A system with degenerate eigenstates that is subjected to a
time-independent perturbation is being driven at its resonance
frequency \((\omega=0)\). Consider the
following example.
A Hydrogen atom prepared in its ground state is prepared for \(t\le 0\) with spin-up along the \(z\)-axis. At time \(t=0\), a constant \(\mathbf{B}\)-field is turned on which
points in an arbitrary direction \((\theta,\phi)\). Neglect fine structure
(and \(\mathbf{A}^2\) terms). Compute
the probability that the atom will be found in the ground state with
spin-down as a function of time.
Do the problem first with first-order perturbation theory and then solve
it exactly. Discuss the accuracy of the perturbation theory.
This type of problem is called a quench problem, because we have suddenly changed the Hamiltonian at \(t=0\) to another Hamiltonian.

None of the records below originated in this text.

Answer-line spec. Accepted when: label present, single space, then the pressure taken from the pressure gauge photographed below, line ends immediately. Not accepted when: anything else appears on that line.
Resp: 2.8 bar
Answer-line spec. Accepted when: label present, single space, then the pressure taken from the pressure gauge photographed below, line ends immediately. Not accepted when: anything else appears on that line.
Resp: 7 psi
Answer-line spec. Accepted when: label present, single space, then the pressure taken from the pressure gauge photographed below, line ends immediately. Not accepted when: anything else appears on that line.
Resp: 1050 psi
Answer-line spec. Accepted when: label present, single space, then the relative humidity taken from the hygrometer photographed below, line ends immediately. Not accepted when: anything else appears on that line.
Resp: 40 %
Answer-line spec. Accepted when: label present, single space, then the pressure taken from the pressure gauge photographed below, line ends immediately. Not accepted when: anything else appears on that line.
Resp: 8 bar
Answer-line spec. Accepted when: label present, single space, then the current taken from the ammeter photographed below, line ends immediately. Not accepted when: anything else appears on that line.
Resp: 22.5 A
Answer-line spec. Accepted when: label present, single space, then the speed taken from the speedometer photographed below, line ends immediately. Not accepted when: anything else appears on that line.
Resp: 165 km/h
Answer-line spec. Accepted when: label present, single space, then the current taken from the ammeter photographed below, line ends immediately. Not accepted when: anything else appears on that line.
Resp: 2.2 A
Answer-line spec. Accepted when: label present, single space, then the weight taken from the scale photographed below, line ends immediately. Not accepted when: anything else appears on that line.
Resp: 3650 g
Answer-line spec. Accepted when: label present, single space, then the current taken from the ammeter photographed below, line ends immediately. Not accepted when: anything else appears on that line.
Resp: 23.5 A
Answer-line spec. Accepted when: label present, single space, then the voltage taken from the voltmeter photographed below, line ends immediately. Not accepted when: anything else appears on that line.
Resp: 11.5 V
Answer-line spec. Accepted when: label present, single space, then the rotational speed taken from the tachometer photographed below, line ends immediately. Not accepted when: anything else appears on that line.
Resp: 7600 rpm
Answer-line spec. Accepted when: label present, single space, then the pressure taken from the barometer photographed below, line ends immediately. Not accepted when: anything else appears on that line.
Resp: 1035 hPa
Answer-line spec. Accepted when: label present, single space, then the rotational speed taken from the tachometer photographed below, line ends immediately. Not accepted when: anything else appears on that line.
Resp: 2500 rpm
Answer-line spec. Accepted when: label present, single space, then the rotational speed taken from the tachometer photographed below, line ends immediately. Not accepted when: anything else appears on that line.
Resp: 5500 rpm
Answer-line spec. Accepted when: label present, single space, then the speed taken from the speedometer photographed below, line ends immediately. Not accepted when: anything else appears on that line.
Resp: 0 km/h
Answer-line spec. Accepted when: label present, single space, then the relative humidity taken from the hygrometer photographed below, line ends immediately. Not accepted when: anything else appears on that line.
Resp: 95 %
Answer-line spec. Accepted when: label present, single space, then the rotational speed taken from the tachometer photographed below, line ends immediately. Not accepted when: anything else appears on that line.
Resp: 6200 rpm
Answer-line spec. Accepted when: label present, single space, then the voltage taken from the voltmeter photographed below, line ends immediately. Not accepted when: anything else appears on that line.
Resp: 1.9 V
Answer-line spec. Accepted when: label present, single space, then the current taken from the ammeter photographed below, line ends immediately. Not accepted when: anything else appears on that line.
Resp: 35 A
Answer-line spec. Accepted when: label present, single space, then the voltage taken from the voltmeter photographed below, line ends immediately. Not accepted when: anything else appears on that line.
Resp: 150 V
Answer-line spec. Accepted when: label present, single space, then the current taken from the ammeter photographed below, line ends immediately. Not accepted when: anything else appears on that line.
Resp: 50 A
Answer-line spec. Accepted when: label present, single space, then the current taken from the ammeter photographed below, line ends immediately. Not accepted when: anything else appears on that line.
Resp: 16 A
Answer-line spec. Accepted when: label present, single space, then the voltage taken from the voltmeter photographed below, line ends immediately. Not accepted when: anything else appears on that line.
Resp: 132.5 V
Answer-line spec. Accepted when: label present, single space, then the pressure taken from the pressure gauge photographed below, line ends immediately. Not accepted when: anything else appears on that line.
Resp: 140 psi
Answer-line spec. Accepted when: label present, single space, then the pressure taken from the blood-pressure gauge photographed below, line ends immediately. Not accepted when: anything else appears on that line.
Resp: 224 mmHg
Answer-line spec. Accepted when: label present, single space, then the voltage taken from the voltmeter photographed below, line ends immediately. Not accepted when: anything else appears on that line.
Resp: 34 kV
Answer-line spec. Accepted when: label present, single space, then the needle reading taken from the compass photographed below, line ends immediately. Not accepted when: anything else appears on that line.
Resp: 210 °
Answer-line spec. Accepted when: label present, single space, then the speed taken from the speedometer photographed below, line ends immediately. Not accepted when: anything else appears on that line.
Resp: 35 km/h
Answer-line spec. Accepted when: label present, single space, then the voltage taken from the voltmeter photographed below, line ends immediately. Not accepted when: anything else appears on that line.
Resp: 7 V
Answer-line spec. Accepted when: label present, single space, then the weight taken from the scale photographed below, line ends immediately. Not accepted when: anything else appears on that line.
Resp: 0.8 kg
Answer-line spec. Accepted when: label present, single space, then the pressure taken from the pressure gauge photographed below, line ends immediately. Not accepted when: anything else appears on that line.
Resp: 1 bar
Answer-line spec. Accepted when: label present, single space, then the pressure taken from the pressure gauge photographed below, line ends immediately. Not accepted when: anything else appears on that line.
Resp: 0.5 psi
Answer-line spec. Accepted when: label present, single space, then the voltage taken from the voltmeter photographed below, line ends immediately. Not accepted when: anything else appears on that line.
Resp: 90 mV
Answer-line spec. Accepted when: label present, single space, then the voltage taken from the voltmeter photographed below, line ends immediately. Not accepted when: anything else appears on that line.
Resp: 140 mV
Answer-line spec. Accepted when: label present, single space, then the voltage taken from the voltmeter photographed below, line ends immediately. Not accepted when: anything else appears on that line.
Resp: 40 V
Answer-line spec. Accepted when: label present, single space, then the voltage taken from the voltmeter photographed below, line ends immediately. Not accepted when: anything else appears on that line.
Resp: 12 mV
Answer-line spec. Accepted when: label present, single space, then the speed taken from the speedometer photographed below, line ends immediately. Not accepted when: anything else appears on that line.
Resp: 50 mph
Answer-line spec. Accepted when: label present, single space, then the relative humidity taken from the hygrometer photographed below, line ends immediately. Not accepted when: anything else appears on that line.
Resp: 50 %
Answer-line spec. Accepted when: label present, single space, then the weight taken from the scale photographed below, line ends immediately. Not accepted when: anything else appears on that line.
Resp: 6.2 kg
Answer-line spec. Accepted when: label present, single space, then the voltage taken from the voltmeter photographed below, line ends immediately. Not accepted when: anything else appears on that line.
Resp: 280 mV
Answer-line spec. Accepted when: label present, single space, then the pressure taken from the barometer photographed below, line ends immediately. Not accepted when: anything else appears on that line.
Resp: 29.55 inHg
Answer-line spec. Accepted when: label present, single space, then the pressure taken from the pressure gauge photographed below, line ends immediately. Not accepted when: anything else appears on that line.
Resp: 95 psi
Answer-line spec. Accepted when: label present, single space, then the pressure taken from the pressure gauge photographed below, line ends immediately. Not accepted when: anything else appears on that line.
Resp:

A “nailed-down” spin-\(\frac{1}{2}\)
particle is acted on by a constant magnetic field in the \(z\)-direction and by an oscillatory field
in the \(xy\)-plane. \[\hat{H}=\hat{H}_0+\hat{V}(t), \
\hat{H}_0=\hbar\Omega_0\hat{S}_z, \
\hat{V}(t)=\hbar\Omega_1(\hat{S}_x\cos{\omega t}+\hat{S}_y\sin{\omega
t})\] a.) At \(t=0\) the
particle is in the spin-up state along the \(z\)-axis. What is the probability that it
will be found up at time \(t\)? (Solve
the problem exactly)
b.) Use time-dependent perturbation theory to second-order to
compute the probability.
c.) Compare the perturbation theory to the exact result expanded to
second-order. Comment on the accuracy of the perturbation theory.
Consider the time-dependent harmonic oscillator: \[\hat{H}(t)=\hat{H}_0+\hat{V}(t)\] where
\[\hat{H}_0=\hbar\omega\left(\hat{a}^\dagger\hat{a}+\frac{1}{2}\right),
\ \hat{V}(t)=C\left(e^{i\Omega t}\hat{a}^\dagger+e^{-i\Omega
t}\hat{a}\right)\] a.) Compute \(\hat{U}_S(t,0)\) from the interaction
representation formula \[\hat{U}_S(t,0)=e^{-\frac{i}{\hbar}\hat{H}_0t}Te^{-\frac{i}{\hbar}\int_0^tdt'\hat{V}_I(t')}\]
to second order in \(\hat{V}\).
b.) Compute \(\hat{U}_S(t,0)\) from the
formal solution of Schrödinger’s equation \[\hat{U}_S(t,0)=Te^{-\frac{i}{\hbar}\int_0^tdt'\hat{H}(t')}\]
to second order in \(\hat{H}\).
c.) Compare the two results and comment on the differences.